Mobile medical clinic at an Internally Displaced People’s camp in Iraq. Courtesy of WHO/P. Loyce Ajello

In the early hours of Oct. 3, 2015, rockets slammed into a Médecins Sans Frontières (MSF) hospital in Kunduz, Afghanistan, killing at least 14 health workers and injuring 37. An MSF clinic in the southern Yemen city of Taiz was bombed on Dec. 2, 2015, injuring nine people, including two MSF staff. Since 2012, almost 60 percent of hospitals in Syria have been partially or completely destroyed, and more than half of the country’s health workers have fled or been killed.

From Ukraine to Afghanistan, healthcare workers are in the line of fire. In 2014 alone, 603 health workers were killed and 958 injured in such attacks in 32 countries, according to data compiled by the World Health Organization (WHO) from a range of sources.

The attacks and deaths are tragic enough, but the loss of health workers, services and facilities results in less care for people, compounding the suffering caused by conflicts and other emergencies.

“Protecting health care workers is one of the most pressing responsibilities of the international community,” says Jim Campbell, director of WHO’s Health Workforce department. “Without health workers, there is no healthcare.”

Until now, data on attacks against health workers has been piecemeal and there has been no standard way of reporting them. To address that need WHO developed a new system for collecting data that is being tested in Central African Republic, Syrian Arab Republic and West Bank and Gaza Strip. It will be available for use early next year. But the project doesn’t only aim to collect data. It also plans to use the information to identify patterns and find ways to avoid attacks or mitigate their consequences.

“Every time a doctor is too afraid to come to work, or a hospital is bombed, or supplies are looted, it impedes access to healthcare,” says Erin Kenney, who manages the WHO project that has developed the new system.

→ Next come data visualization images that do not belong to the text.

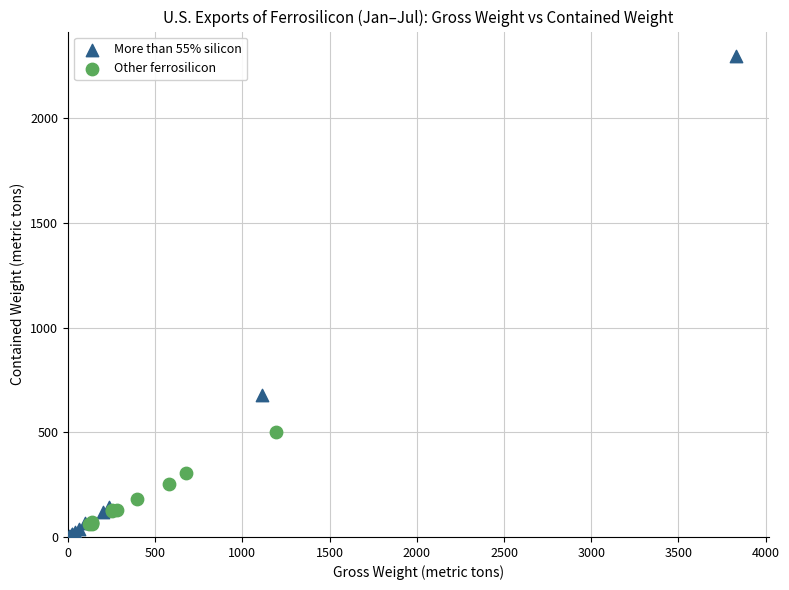

Which series has the largest Y range (max minus min)?

More than 55% silicon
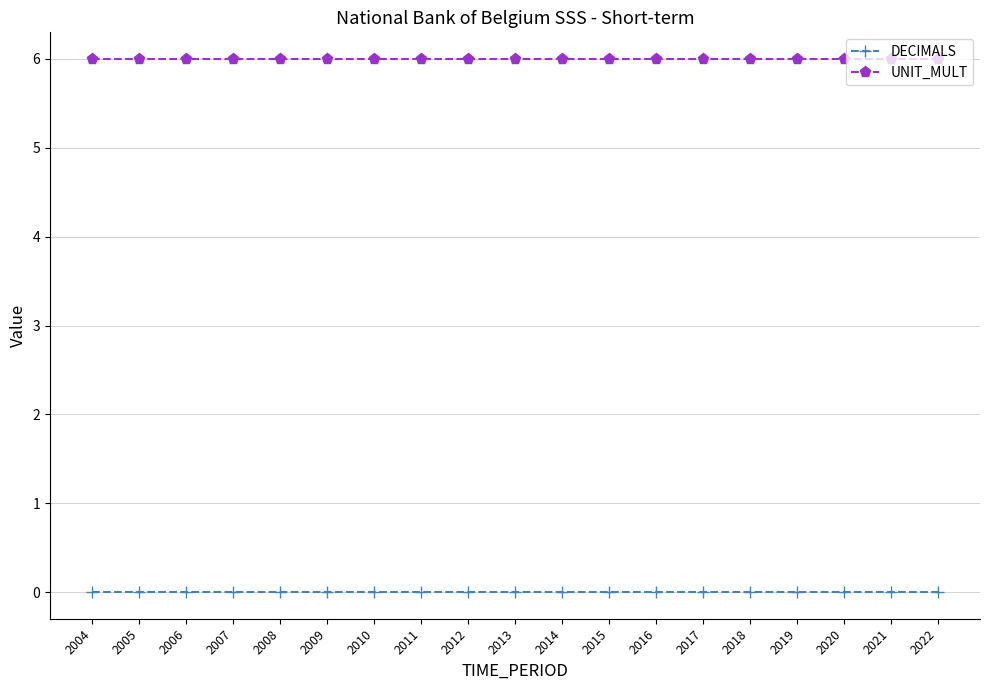

List the series in order of their peak value, highest first.

UNIT_MULT, DECIMALS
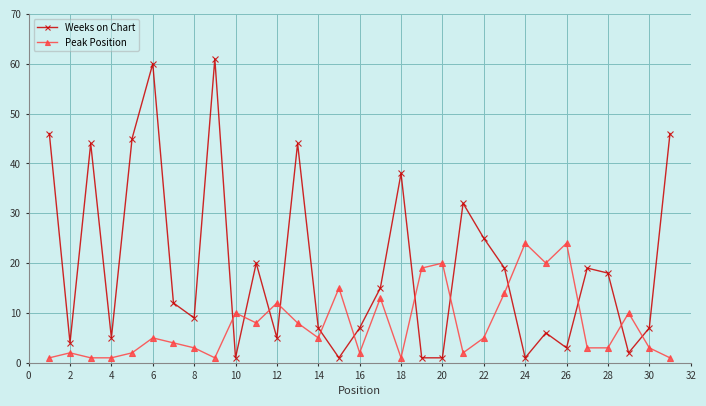

List the series in order of their peak value, highest first.

Weeks on Chart, Peak Position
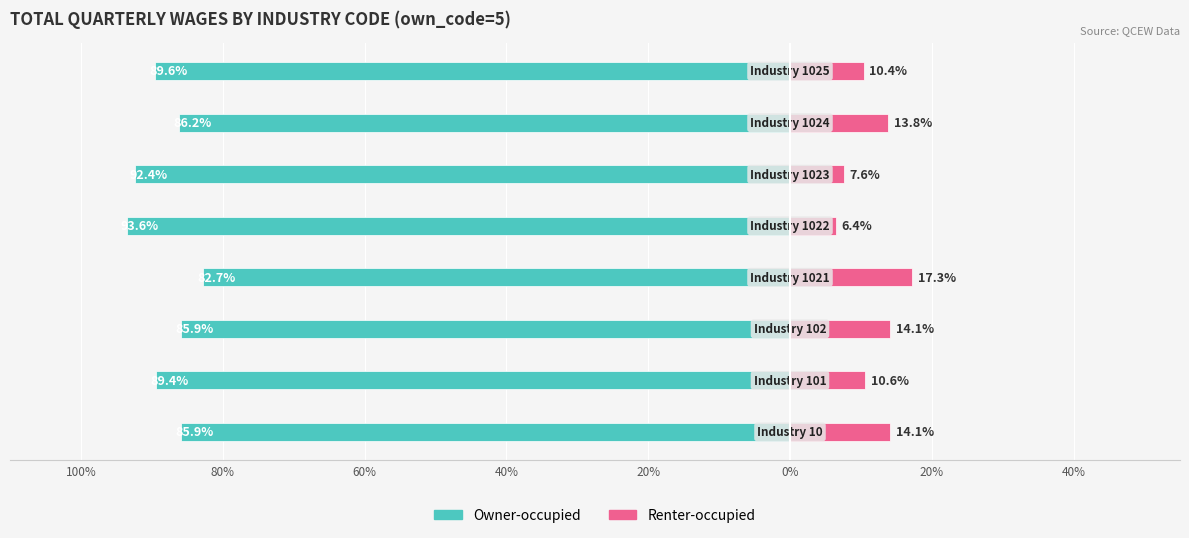

Reading right to left, transcribe all the data shown in this chart.

Owner-occupied: 40%=-89.6	20%=-86.2	0%=-92.4	20%=-93.6	40%=-82.7	60%=-85.9	80%=-89.4	100%=-85.9
Renter-occupied: 40%=10.4	20%=13.8	0%=7.6	20%=6.4	40%=17.3	60%=14.1	80%=10.6	100%=14.1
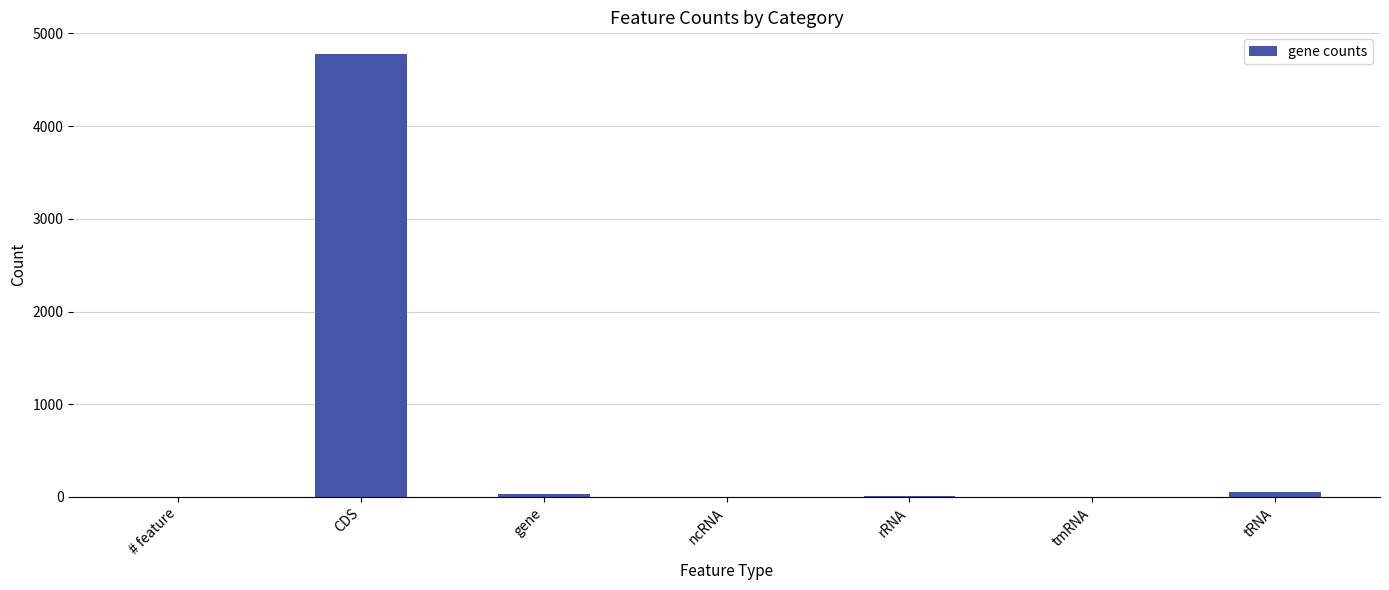

Which label corresponds to the largest value in the chart?

CDS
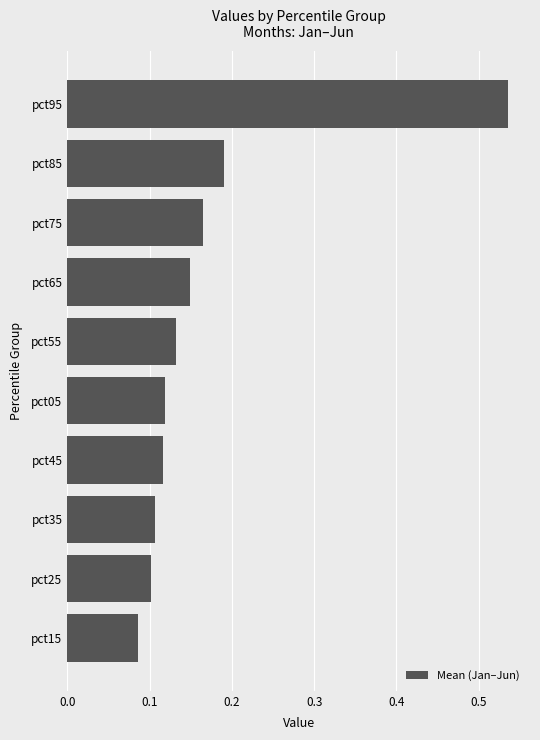

True or false: the data shows 0.3 at pct85.

False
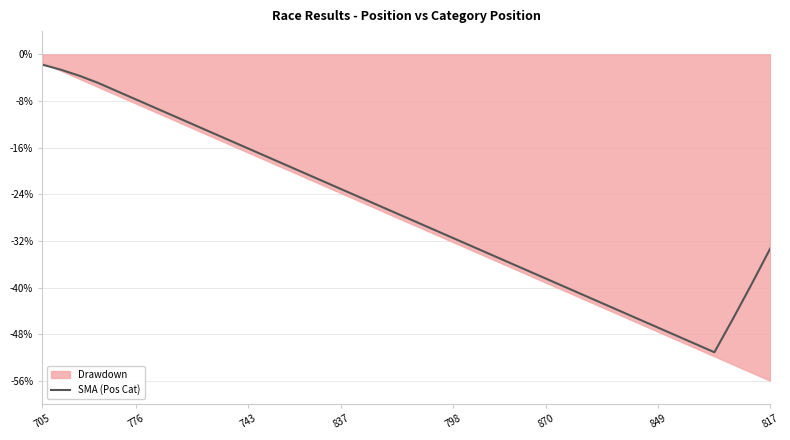

What is the label of the 36th point from the left?

35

In Pakistan, where 32 healthcare workers and other personnel involved in polio eradication have been killed since 2012, there have been fewer incidents since vaccinators switched from four-day campaigns to one-day campaigns, and studied the safest times to dispatch vaccinators.

“It’s being clever about the way we do things,” Kenney says. “We’re negotiating access routes so we can get people in and out, evacuate hospitals, and pre-position supplies so hospitals can be resilient.”

Attacks on hospitals and clinics in conflict situations are just one of the threats health workers face. During West Africa’s Ebola epidemic, a team of eight people trying to raise awareness about the outbreak were killed in Guinea amid a climate of fear and suspicion. More than 400 health workers lost their lives after becoming infected while treating Ebola patients.

The WHO’s first global report on attacks against health will be published next year.

In December 2014, the United Nations General Assembly agreed to strengthen international efforts to ensure the safety of health personnel and to collect data on threats and attacks against health workers. A WHO report calling for measures to improve security for workers and healthcare for patients is being presented to the assembly this month.

WHO has also developed a global strategy to help countries address health workforce challenges as they progress toward universal health coverage. In fragile states and countries in chronic emergencies, the strategy calls for additional protection of health workers from violence and harm.